From your list of problems, you will select the five that you think are most significant to you. This is important since it can feel overwhelming trying to deal with all the problems at once. To get a better understanding of your five most significant problems, you will break them down and look at the ongoing effects that these problems have.

Your long-term goal

Setting long-term goals is very important. This is because it’s very difficult getting somewhere, if you don’t know where you’re going. When you experience difficulties in your life, it is common that you feel unhappy, emotionally distressed or caught up in a cycle of negative thinking. The difficulty is you’re often so caught up in your negative situation, that you’re unable to understand what’s wrong. Hopefully, if you look at your most significant problems and break them down, you will identify what is making you suffer. You can then set long-term goals to help you get on a more productive path.

For this to be a constructive online therapy program that most effectively helps you with your individual situation, it is necessary to set up long term goals. By formulating goals, you can pin down exactly what you want to achieve with this program, rather than just saying that you want to feel “happier”. The specific goals give you guidelines to help you to proceed. It also gives a future basis of comparison.

In order to formulate your long-term goals, imagine what you want to be able to experience in the next six months. It is important to be as specific as possible. This will provide you with more effective guidance. When formulating your goals, use positive terms like "I want to be able to go to big parties that I have been invited to," rather than negative terms, such as "I want to stop avoiding going to big parties”. It is now time for you to write down your long-term goals!

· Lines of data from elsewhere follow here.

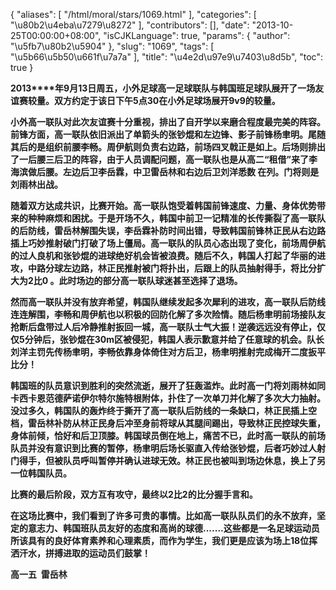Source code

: {
    "aliases": [
        "/html/moral/stars/1069.html"
    ],
    "categories": [
        "\u80b2\u4eba\u7279\u8272"
    ],
    "contributors": [],
    "date": "2013-10-25T00:00:00+08:00",
    "isCJKLanguage": true,
    "params": {
        "author": "\u5fb7\u80b2\u5904"
    },
    "slug": "1069",
    "tags": [
        "\u5b66\u5b50\u661f\u7a7a"
    ],
    "title": "\u4e2d\u97e9\u7403\u8d5b",
    "toc": true
}

**2013****年9月13日周五，小外足球高一足球联队与韩国班足球队展开了一场友谊赛较量。双方约定于该日下午5点30在小外足球场展开9v9的较量。**




**小外高一联队对此次友谊赛十分重视，排出了自开学以来磨合程度最完美的阵容。前锋方面，高一联队依旧派出了单箭头的张钞焜和左边锋、影子前锋杨聿明。尾随其后的是组织前腰李畅。周伊航则负责右边路，前场四叉戟正是如上。后场则排出了一后腰三后卫的阵容，由于人员调配问题，高一联队也是从高二“租借”来了李海滨做后腰。左边后卫李岳霖，中卫雷岳林和右边后卫刘洋悉数 在列。门将则是刘雨林出战。**




**随着双方达成共识，比赛开始。高一联队饱受着韩国前锋速度、力量、身体优势带来的种种麻烦和困扰。于是开场不久，韩国中前卫一记精准的长传撕裂了高一联队的后防线，雷岳林解围失误，李岳霖补防时间出错，导致韩国前锋林正民从右边路插上巧妙推射破门打破了场上僵局。高一联队的队员心态出现了变化，前场周伊航的过人良机和张钞焜的进球绝好机会皆被浪费。随后不久，韩国人打起了华丽的进攻，中路分球左边路，林正民推射被门将扑出，后跟上的队员抽射得手，将比分扩大为2比0 。此时场边的部分高一联队球迷甚至选择了退场。**




**然而高一联队并没有放弃希望，韩国队继续发起多次犀利的进攻，高一联队后防线连连解围，李畅和周伊航也以积极的回防化解了多次险情。随后杨聿明前场接队友抢断后盘带过人后冷静推射扳回一城，高一联队士气大振！逆袭远远没有停止，仅仅5分钟后，张钞焜在30m区被侵犯，韩国人表示歉意并给了任意球的机会。队长刘洋主罚先传杨聿明，李畅依靠身体倚住对方后卫，杨聿明推射完成梅开二度扳平比分！**




**韩国班的队员意识到胜利的突然流逝，展开了狂轰滥炸。此时高一门将刘雨林如同卡西卡恩范德萨诺伊尔特尔施特根附体，扑住了一次单刀并化解了多次大力抽射。没过多久，韩国队的轰炸终于撕开了高一联队后防线的一条缺口，林正民插上空档，雷岳林补防从林正民身后冲至身前将球从其腿间踢出，导致林正民控球失重，身体前倾，恰好和后卫顶膝。韩国球员倒在地上，痛苦不已，此时高一联队的前场队员并没有意识到比赛的暂停，杨聿明后场长驱直入传给张钞焜，后者巧妙过人射门得手，但被队员呼叫暂停并确认进球无效。林正民也被叫到场边休息，换上了另一位韩国队员。**




**比赛的最后阶段，双方互有攻守，最终以2比2的比分握手言和。**




**在这场比赛中，我们看到了许多可贵的事情。比如高一联队队员们的永不放弃，坚定的意志力、韩国班队员友好的态度和高尚的球德.......这些都是一名足球运动员所该具有的良好体育素养和心理素质，而作为学生，我们更是应该为场上18位挥洒汗水，拼搏进取的运动员们鼓掌！**




**高一五  雷岳林**


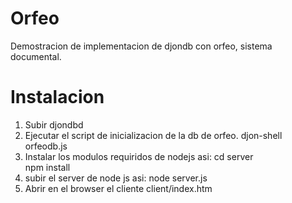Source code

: Orfeo
=====

Demostracion de implementacion de djondb con orfeo, sistema documental.


Instalacion
===========

1. Subir djondbd
2. Ejecutar el script de inicializacion de la db de orfeo. djon-shell orfeodb.js
3. Instalar los modulos requiridos de nodejs asi: 
   cd server    
   npm install
3. subir el server de node js asi: 
   node server.js
4. Abrir en el browser el cliente client/index.htm


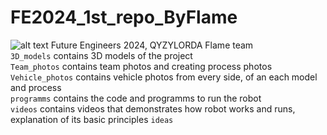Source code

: # FE2024_1st_repo_ByFlame
![alt text](https://github.com/QZOFlameFE/FE2024_1st_repo_ByFlame/blob/main/QZO_Logo.jpg?raw=true)
Future Engineers 2024, QYZYLORDA Flame team  
`3D_models` contains 3D models of the project  
`Team_photos` contains team photos and creating process photos  
`Vehicle_photos` contains vehicle photos from every side, of an each model and process  
`programms` contains the code and programms to run the robot  
`videos` contains videos that demonstrates how robot works and runs, explanation of its basic principles 
`ideas` 

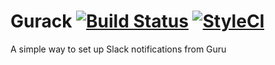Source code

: # Gurack [![Build Status](https://travis-ci.org/GuillaumeValadas/Gurack.svg?branch=master)](https://travis-ci.org/GuillaumeValadas/Gurack) [![StyleCI](https://styleci.io/repos/119516468/shield?branch=master)](https://styleci.io/repos/119516468)
A simple way to set up Slack notifications from Guru
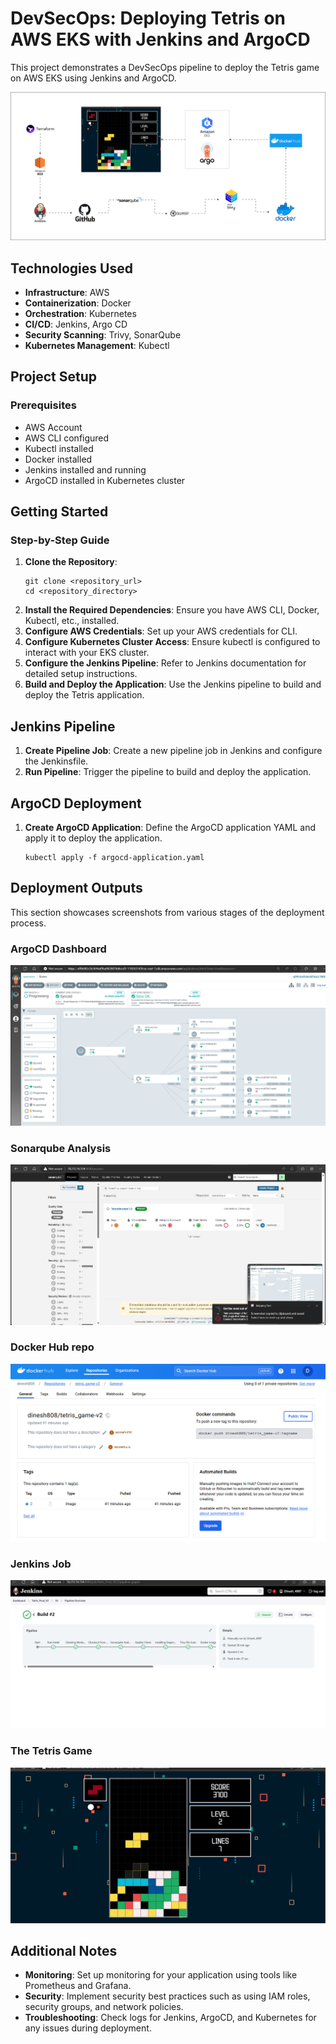 <!DOCTYPE html>
<html lang="en">
<head>
    <meta charset="UTF-8">
    <meta name="viewport" content="width=device-width, initial-scale=1.0">
</head>
<body>

<h1>DevSecOps: Deploying Tetris on AWS EKS with Jenkins and ArgoCD</h1>
<p>This project demonstrates a DevSecOps pipeline to deploy the Tetris game on AWS EKS using Jenkins and ArgoCD.</p>


<section>
  <img src="Outputs/Tetris- flowchart.svg" alt="Tetris- flowchart">
</section>
  
<h2>Technologies Used</h2>
<ul>
    <li><strong>Infrastructure</strong>: AWS</li>
    <li><strong>Containerization</strong>: Docker</li>
    <li><strong>Orchestration</strong>: Kubernetes</li>
    <li><strong>CI/CD</strong>: Jenkins, Argo CD</li>
    <li><strong>Security Scanning</strong>: Trivy, SonarQube</li>
    <li><strong>Kubernetes Management</strong>: Kubectl</li>
</ul>

<h2>Project Setup</h2>
<h3>Prerequisites</h3>
<ul>
    <li>AWS Account</li>
    <li>AWS CLI configured</li>
    <li>Kubectl installed</li>
    <li>Docker installed</li>
    <li>Jenkins installed and running</li>
    <li>ArgoCD installed in Kubernetes cluster</li>
</ul>

<h2>Getting Started</h2>
<h3>Step-by-Step Guide</h3>
<ol>
    <li>
        <strong>Clone the Repository</strong>:
        <pre><code>git clone &lt;repository_url&gt;
cd &lt;repository_directory&gt;</code></pre>
    </li>
    <li><strong>Install the Required Dependencies</strong>: Ensure you have AWS CLI, Docker, Kubectl, etc., installed.</li>
    <li><strong>Configure AWS Credentials</strong>: Set up your AWS credentials for CLI.</li>
    <li><strong>Configure Kubernetes Cluster Access</strong>: Ensure kubectl is configured to interact with your EKS cluster.</li>
    <li><strong>Configure the Jenkins Pipeline</strong>: Refer to Jenkins documentation for detailed setup instructions.</li>
    <li><strong>Build and Deploy the Application</strong>: Use the Jenkins pipeline to build and deploy the Tetris application.</li>
</ol>

<h2>Jenkins Pipeline</h2>
<ol>
    <li><strong>Create Pipeline Job</strong>: Create a new pipeline job in Jenkins and configure the Jenkinsfile.</li>
    <li><strong>Run Pipeline</strong>: Trigger the pipeline to build and deploy the application.</li>
</ol>

<h2>ArgoCD Deployment</h2>
<ol>
    <li><strong>Create ArgoCD Application</strong>: Define the ArgoCD application YAML and apply it to deploy the application.
        <pre><code>kubectl apply -f argocd-application.yaml</code></pre>
    </li>
</ol>

<h2>Deployment Outputs</h2>
  <p>This section showcases screenshots from various stages of the deployment process.</p>

<h3>ArgoCD Dashboard</h3>
<img src="Outputs/Argo CD.png" alt="Argo CD">

<h3>Sonarqube Analysis</h3>
<img src="Outputs/Sonarqube.png" alt="Sonarqube ">

<h3>Docker Hub repo</h3>
<img src="Outputs/DockerHub.png" alt="Docker Hub">

<h3>Jenkins Job</h3>
<img src="Outputs/JenkinsJob.png" alt="Jenkins Job">

<h3>The Tetris Game</h3>
<img src="Outputs/GameOutput.png" alt="ArgoCD Dashboard">

<h2>Additional Notes</h2>
<ul>
    <li><strong>Monitoring</strong>: Set up monitoring for your application using tools like Prometheus and Grafana.</li>
    <li><strong>Security</strong>: Implement security best practices such as using IAM roles, security groups, and network policies.</li>
    <li><strong>Troubleshooting</strong>: Check logs for Jenkins, ArgoCD, and Kubernetes for any issues during deployment.</li>
</ul>

</body>
</html>
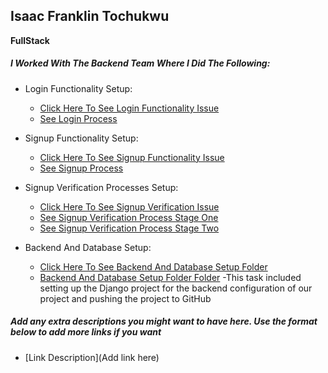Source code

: ## Isaac Franklin Tochukwu
 __FullStack__

##### I Worked With The Backend Team Where I Did The Following:

* Login Functionality Setup: <br>
    - [Click Here To See Login Functionality Issue](https://github.com/zuri-training/kk-platform/issues/3)
    - [See Login Process](http://127.0.0.1:8000/Login/)
    
    
* Signup Functionality Setup: <br>
    - [Click Here To See Signup Functionality Issue](https://github.com/zuri-training/kk-platform/issues/2)
    - [See Signup Process](http://127.0.0.1:8000/Signup/)
    
    
* Signup Verification Processes Setup: <br>
    - [Click Here To See Signup Verification Issue](https://github.com/zuri-training/kk-platform/issues/10)
    - [See Signup Verification Process Stage One](http://127.0.0.1:8000/validateid/)
    - [See Signup Verification Process Stage Two](http://127.0.0.1:8000/validation2/)
    
    
* Backend And Database Setup: <br>
    - [Click Here To See Backend And Database Setup Folder](https://github.com/zuri-training/kk-platform/issues/4)
    - [Backend And Database Setup Folder Folder](https://github.com/zuri-training/kk-platform)
    -This task included setting up the Django project for the backend configuration of our project and pushing the project to GitHub





##### Add any extra descriptions you might want to have here. Use the format below to add more links if you want

* [Link Description](Add link here)
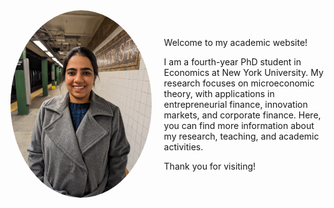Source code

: <div style="display: flex; align-items: center; gap: 20px;">
  <img src="images/my_photo.png" alt="My Photo" style="width: 250px; height: 300px; border-radius: 50%; object-fit: cover;">
  <div>
    <p>Welcome to my academic website!</p>
    <p>
      I am a fourth-year PhD student in Economics at New York University. 
      My research focuses on microeconomic theory, with applications in entrepreneurial finance, 
      innovation markets, and corporate finance. 
      Here, you can find more information about my research, teaching, and academic activities.
    </p>
    <p>Thank you for visiting!</p>
  </div>
</div>
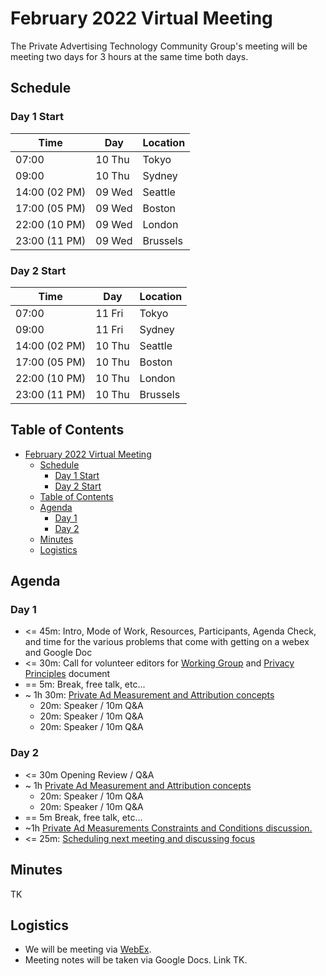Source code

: # February 2022 Virtual Meeting

The Private Advertising Technology Community Group's meeting will be meeting two days for 3 hours at the same time both days.

## Schedule 

### Day 1 Start 

| Time          | Day    | Location      |
| ------------- | ------ | ------------- |
| 07:00         | 10 Thu | Tokyo         |
| 09:00         | 10 Thu | Sydney        |
| 14:00 (02 PM) | 09 Wed | Seattle       |
| 17:00 (05 PM) | 09 Wed | Boston        |
| 22:00 (10 PM) | 09 Wed | London        |
| 23:00 (11 PM) | 09 Wed | Brussels      |

### Day 2 Start 

| Time          | Day    | Location      |
| ------------- | ------ | ------------- |
| 07:00         | 11 Fri | Tokyo         |
| 09:00         | 11 Fri | Sydney        |
| 14:00 (02 PM) | 10 Thu | Seattle       |
| 17:00 (05 PM) | 10 Thu | Boston        |
| 22:00 (10 PM) | 10 Thu | London        |
| 23:00 (11 PM) | 10 Thu | Brussels      |


## Table of Contents

- [February 2022 Virtual Meeting](#february-2022-virtual-meeting)
	- [Schedule](#schedule)
		- [Day 1 Start](#day-1-start)
		- [Day 2 Start](#day-2-start)
	- [Table of Contents](#table-of-contents)
	- [Agenda](#agenda)
		- [Day 1](#day-1)
		- [Day 2](#day-2)
	- [Minutes](#minutes)
	- [Logistics](#logistics)

## Agenda

### Day 1

- <= 45m: Intro, Mode of Work, Resources, Participants, Agenda Check, and time for the various problems that come with getting on a webex and Google Doc
- <= 30m: Call for volunteer editors for [Working Group](https://github.com/patcg/meetings/issues/7) and [Privacy Principles](https://github.com/patcg/meetings/issues/18) document
- == 5m: Break, free talk, etc...
- ~ 1h 30m: [Private Ad Measurement and Attribution concepts](https://github.com/patcg/meetings/issues/9)
	- 20m: Speaker / 10m Q&A
	- 20m: Speaker / 10m Q&A
	- 20m: Speaker / 10m Q&A

### Day 2

- <= 30m Opening Review / Q&A
- ~ 1h [Private Ad Measurement and Attribution concepts](https://github.com/patcg/meetings/issues/9)
	- 20m: Speaker / 10m Q&A
	- 20m: Speaker / 10m Q&A
- == 5m Break, free talk, etc...
- ~1h [Private Ad Measurements Constraints and Conditions discussion.](https://github.com/patcg/meetings/issues/17)
- <= 25m: [Scheduling next meeting and discussing focus](https://github.com/patcg/meetings/issues/19)

## Minutes

TK

## Logistics 

- We will be meeting via [WebEx](https://mit.webex.com/mit/j.php?MTID=mfd0fa61edf8ab8c3f4273dd4ea6631e8).
- Meeting notes will be taken via Google Docs. Link TK.
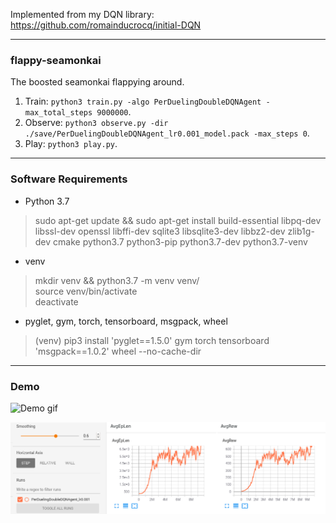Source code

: Implemented from my DQN library: https://github.com/romainducrocq/initial-DQN

****

### flappy-seamonkai

The boosted seamonkai flappying around.  

1. Train: `python3 train.py -algo PerDuelingDoubleDQNAgent -max_total_steps 9000000`.
2. Observe: `python3 observe.py -dir ./save/PerDuelingDoubleDQNAgent_lr0.001_model.pack -max_steps 0`.
3. Play: `python3 play.py`.

****

### Software Requirements

- Python 3.7  
> sudo apt-get update && sudo apt-get install build-essential libpq-dev libssl-dev openssl libffi-dev sqlite3 libsqlite3-dev libbz2-dev zlib1g-dev cmake python3.7 python3-pip python3.7-dev python3.7-venv  

- venv  
> mkdir venv && python3.7 -m venv venv/  
> source venv/bin/activate  
> deactivate  

- pyglet, gym, torch, tensorboard, msgpack, wheel  
> (venv) pip3 install 'pyglet==1.5.0' gym torch tensorboard 'msgpack==1.0.2' wheel --no-cache-dir  

****

### Demo

![Demo gif](demo/demo.gif)

![Demo tensorboard png](demo/demo_tensorboard.png)

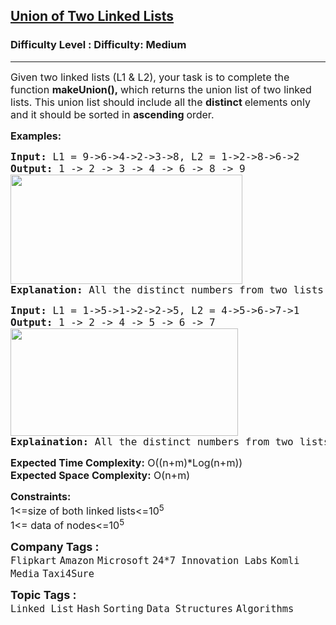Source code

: <h2><a href="https://www.geeksforgeeks.org/problems/union-of-two-linked-list/1?page=2&category=Linked%20List&status=unsolved,attempted&sortBy=submissions">Union of Two Linked Lists</a></h2><h3>Difficulty Level : Difficulty: Medium</h3><hr><div class="problems_problem_content__Xm_eO"><p><span style="font-size: 12pt;">Given two linked lists (L1 &amp; L2), your task is to complete the function <strong>makeUnion(),&nbsp;</strong>which returns the union list of two linked lists. This union list should include all the <strong>distinct </strong>elements only and it should be sorted in <strong>ascending </strong>order.</span></p>
<p><span style="font-size: 12pt;"><strong>Examples:</strong></span></p>
<pre><span style="font-size: 12pt;"><strong>Input: </strong>L1 = 9-&gt;6-&gt;4-&gt;2-&gt;3-&gt;8, L2 = 1-&gt;2-&gt;8-&gt;6-&gt;2
<strong>Output: </strong>1 -&gt; 2 -&gt; 3 -&gt; 4 -&gt; 6 -&gt; 8 -&gt; 9<br><img src="https://media.geeksforgeeks.org/img-practice/prod/addEditProblem/700534/Web/Other/blobid0_1723400421.png" width="371" height="175"><br><strong>Explanation:</strong> All the distinct numbers from two lists, when sorted form the list in the output. </span></pre>
<pre><span style="font-size: 12pt;"><strong>Input: </strong>L1 = 1-&gt;5-&gt;1-&gt;2-&gt;2-&gt;5, L2 = 4-&gt;5-&gt;6-&gt;7-&gt;1
<strong>Output: </strong>1 -&gt; 2 -&gt; 4 -&gt; 5 -&gt; 6 -&gt; 7<br><img src="https://media.geeksforgeeks.org/img-practice/prod/addEditProblem/700534/Web/Other/blobid2_1723400444.png" width="364" height="172"><br><strong>Explaination:</strong> All the distinct numbers from two lists, when sorted forms the list in the output.</span></pre>
<p><span style="font-size: 12pt;"><strong>Expected Time Complexity:</strong> O((n+m)*Log(n+m))<br><strong>Expected Space&nbsp;</strong></span><strong style="font-family: -apple-system, BlinkMacSystemFont, 'Segoe UI', Roboto, Oxygen, Ubuntu, Cantarell, 'Open Sans', 'Helvetica Neue', sans-serif; font-size: 16px;">Complexity</strong><strong style="font-size: 12pt; font-family: -apple-system, BlinkMacSystemFont, 'Segoe UI', Roboto, Oxygen, Ubuntu, Cantarell, 'Open Sans', 'Helvetica Neue', sans-serif;">:</strong><span style="font-size: 12pt; font-family: -apple-system, BlinkMacSystemFont, 'Segoe UI', Roboto, Oxygen, Ubuntu, Cantarell, 'Open Sans', 'Helvetica Neue', sans-serif;"> O(n+m)</span></p>
<p><span style="font-size: 12pt;"><strong>Constraints:</strong><br>1&lt;=size of both linked lists&lt;=10<sup>5<br></sup>1&lt;= data of nodes&lt;=10<sup>5</sup></span></p></div><p><span style=font-size:18px><strong>Company Tags : </strong><br><code>Flipkart</code>&nbsp;<code>Amazon</code>&nbsp;<code>Microsoft</code>&nbsp;<code>24*7 Innovation Labs</code>&nbsp;<code>Komli Media</code>&nbsp;<code>Taxi4Sure</code>&nbsp;<br><p><span style=font-size:18px><strong>Topic Tags : </strong><br><code>Linked List</code>&nbsp;<code>Hash</code>&nbsp;<code>Sorting</code>&nbsp;<code>Data Structures</code>&nbsp;<code>Algorithms</code>&nbsp;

In this section... We showed you that whatever problem you’re facing, anxiety is usually present. Experiencing anxiety or feeling low can happen to anyone. However, you may be experiencing anxiety, without even realizing it. The effects of anxiety are wide-ranging and differ from person to person. You learned that the cycle of anxiety is negative and continuous. Without changing the way you’re thinking, you’re stuck in a never-ending loop. You learned that for CBT to help you overcome your anxiety, you must identify your most significant problems, which you have just done. You wrote down your long-term goals, which you’re going to work on during this journey. They will also serve as a reference, when you evaluate your future progress.